Each line from the material with the word "ייעוץ" in it must be copied.

— Stored data —
────
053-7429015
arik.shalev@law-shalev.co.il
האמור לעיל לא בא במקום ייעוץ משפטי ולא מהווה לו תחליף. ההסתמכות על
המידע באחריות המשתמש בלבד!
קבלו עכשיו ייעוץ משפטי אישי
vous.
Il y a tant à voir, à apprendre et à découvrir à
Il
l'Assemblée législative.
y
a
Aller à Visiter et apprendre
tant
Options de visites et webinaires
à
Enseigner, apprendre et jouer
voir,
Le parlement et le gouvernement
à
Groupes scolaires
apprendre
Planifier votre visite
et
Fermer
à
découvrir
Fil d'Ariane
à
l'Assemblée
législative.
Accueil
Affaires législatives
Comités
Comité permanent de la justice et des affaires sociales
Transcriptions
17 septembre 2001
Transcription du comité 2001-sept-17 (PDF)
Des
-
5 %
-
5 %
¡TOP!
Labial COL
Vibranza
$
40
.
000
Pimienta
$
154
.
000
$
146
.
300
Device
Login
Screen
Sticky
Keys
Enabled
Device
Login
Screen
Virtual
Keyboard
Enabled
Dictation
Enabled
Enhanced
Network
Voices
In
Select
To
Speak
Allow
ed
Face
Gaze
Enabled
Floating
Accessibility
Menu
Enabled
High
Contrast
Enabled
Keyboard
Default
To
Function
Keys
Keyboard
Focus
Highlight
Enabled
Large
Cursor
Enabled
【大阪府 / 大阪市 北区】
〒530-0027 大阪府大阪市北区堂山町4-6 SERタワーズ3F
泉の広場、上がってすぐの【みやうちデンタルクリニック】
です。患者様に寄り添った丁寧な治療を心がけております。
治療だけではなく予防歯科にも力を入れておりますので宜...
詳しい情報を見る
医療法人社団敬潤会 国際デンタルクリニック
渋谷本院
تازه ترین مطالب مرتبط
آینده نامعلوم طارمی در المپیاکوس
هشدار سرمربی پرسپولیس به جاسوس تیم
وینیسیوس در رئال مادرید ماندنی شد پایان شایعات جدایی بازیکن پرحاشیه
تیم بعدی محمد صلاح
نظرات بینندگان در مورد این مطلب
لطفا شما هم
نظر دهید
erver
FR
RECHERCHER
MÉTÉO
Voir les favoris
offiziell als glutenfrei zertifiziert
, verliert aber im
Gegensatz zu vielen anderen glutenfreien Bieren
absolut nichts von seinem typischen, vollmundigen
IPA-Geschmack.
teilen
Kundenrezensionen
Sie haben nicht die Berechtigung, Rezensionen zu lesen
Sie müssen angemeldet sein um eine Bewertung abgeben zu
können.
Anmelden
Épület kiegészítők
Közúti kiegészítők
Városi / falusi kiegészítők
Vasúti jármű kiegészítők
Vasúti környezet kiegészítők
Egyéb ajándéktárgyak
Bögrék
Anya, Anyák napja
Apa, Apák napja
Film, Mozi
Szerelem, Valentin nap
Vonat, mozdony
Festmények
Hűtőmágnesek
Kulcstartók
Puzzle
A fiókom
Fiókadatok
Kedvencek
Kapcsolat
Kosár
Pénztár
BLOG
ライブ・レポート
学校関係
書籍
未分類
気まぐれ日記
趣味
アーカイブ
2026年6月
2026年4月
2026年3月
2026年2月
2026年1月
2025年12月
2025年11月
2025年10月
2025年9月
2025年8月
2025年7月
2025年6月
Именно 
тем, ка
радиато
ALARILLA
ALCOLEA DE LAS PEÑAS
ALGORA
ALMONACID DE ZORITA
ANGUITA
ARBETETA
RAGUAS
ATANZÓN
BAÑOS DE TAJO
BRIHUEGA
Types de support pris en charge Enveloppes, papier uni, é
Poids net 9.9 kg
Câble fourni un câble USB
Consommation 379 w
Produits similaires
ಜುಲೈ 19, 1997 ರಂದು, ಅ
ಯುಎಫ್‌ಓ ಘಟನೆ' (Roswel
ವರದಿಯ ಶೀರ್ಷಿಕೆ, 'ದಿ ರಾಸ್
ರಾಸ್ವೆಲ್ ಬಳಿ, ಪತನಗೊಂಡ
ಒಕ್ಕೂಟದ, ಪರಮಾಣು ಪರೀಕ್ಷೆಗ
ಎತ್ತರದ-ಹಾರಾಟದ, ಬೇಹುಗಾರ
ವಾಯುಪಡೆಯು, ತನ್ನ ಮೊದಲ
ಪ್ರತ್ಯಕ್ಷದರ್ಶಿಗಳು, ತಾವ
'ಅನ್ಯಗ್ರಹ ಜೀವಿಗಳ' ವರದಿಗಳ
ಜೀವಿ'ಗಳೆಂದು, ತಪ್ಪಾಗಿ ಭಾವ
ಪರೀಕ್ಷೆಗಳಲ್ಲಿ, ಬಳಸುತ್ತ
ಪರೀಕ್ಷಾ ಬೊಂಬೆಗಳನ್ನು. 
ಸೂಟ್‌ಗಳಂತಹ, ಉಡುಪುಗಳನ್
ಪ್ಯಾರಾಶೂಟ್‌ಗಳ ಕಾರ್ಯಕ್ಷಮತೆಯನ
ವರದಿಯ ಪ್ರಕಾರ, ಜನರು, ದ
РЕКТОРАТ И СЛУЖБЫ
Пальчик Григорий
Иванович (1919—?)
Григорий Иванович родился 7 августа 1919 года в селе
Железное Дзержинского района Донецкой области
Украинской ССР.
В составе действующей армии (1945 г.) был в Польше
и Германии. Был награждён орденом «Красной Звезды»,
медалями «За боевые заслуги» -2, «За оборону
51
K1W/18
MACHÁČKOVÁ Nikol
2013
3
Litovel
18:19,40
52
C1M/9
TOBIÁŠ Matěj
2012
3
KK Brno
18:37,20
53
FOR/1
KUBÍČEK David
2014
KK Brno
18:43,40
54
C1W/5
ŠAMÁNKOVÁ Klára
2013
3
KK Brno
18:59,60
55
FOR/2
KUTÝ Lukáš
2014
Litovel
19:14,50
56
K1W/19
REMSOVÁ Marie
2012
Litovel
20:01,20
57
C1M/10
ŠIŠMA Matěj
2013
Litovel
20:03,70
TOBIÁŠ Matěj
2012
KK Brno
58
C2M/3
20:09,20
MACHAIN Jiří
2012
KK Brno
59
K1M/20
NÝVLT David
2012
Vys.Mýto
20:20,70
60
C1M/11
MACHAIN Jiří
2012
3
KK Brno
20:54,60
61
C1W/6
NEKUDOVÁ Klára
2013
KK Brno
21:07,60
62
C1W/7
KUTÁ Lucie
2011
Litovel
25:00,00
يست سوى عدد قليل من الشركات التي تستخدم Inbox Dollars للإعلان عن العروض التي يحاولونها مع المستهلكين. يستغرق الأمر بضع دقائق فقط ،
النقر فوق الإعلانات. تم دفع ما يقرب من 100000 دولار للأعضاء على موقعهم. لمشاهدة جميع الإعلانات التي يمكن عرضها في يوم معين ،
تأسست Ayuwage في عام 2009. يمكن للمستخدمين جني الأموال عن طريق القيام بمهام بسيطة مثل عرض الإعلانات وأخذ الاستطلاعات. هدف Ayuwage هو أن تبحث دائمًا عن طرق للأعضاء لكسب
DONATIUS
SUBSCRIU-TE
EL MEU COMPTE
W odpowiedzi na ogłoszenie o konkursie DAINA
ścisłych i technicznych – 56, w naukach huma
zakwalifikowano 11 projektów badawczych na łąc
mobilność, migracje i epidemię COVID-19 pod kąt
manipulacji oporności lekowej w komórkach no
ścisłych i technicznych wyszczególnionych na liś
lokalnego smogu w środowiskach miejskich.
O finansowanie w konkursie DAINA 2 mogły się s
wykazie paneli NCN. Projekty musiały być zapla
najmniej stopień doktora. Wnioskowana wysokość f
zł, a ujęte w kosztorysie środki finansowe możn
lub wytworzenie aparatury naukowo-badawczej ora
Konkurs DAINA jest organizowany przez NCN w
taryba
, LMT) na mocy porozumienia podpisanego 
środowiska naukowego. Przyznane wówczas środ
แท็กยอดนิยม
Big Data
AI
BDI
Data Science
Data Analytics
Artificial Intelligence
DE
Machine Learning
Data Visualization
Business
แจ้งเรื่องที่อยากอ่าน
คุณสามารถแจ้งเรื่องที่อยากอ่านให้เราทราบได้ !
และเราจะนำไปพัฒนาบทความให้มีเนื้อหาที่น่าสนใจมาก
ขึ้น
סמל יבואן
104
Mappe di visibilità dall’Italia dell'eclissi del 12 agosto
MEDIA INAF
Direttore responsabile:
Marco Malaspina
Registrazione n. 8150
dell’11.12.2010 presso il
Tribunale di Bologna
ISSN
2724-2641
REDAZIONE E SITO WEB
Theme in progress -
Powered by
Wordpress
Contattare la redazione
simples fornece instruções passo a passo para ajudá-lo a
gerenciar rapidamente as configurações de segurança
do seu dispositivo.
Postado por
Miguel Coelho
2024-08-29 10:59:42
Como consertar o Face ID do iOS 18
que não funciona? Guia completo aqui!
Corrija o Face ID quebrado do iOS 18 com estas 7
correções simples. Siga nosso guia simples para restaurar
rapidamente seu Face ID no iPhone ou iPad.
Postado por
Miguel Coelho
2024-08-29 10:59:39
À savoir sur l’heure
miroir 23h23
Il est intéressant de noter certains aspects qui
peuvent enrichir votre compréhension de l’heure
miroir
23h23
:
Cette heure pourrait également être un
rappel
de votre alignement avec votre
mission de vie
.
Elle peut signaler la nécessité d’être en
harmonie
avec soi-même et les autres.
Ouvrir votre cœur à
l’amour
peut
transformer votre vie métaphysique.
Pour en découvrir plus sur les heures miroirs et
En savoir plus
────
— Output for this task —
האמור לעיל לא בא במקום ייעוץ משפטי ולא מהווה לו תחליף. ההסתמכות על
קבלו עכשיו ייעוץ משפטי אישי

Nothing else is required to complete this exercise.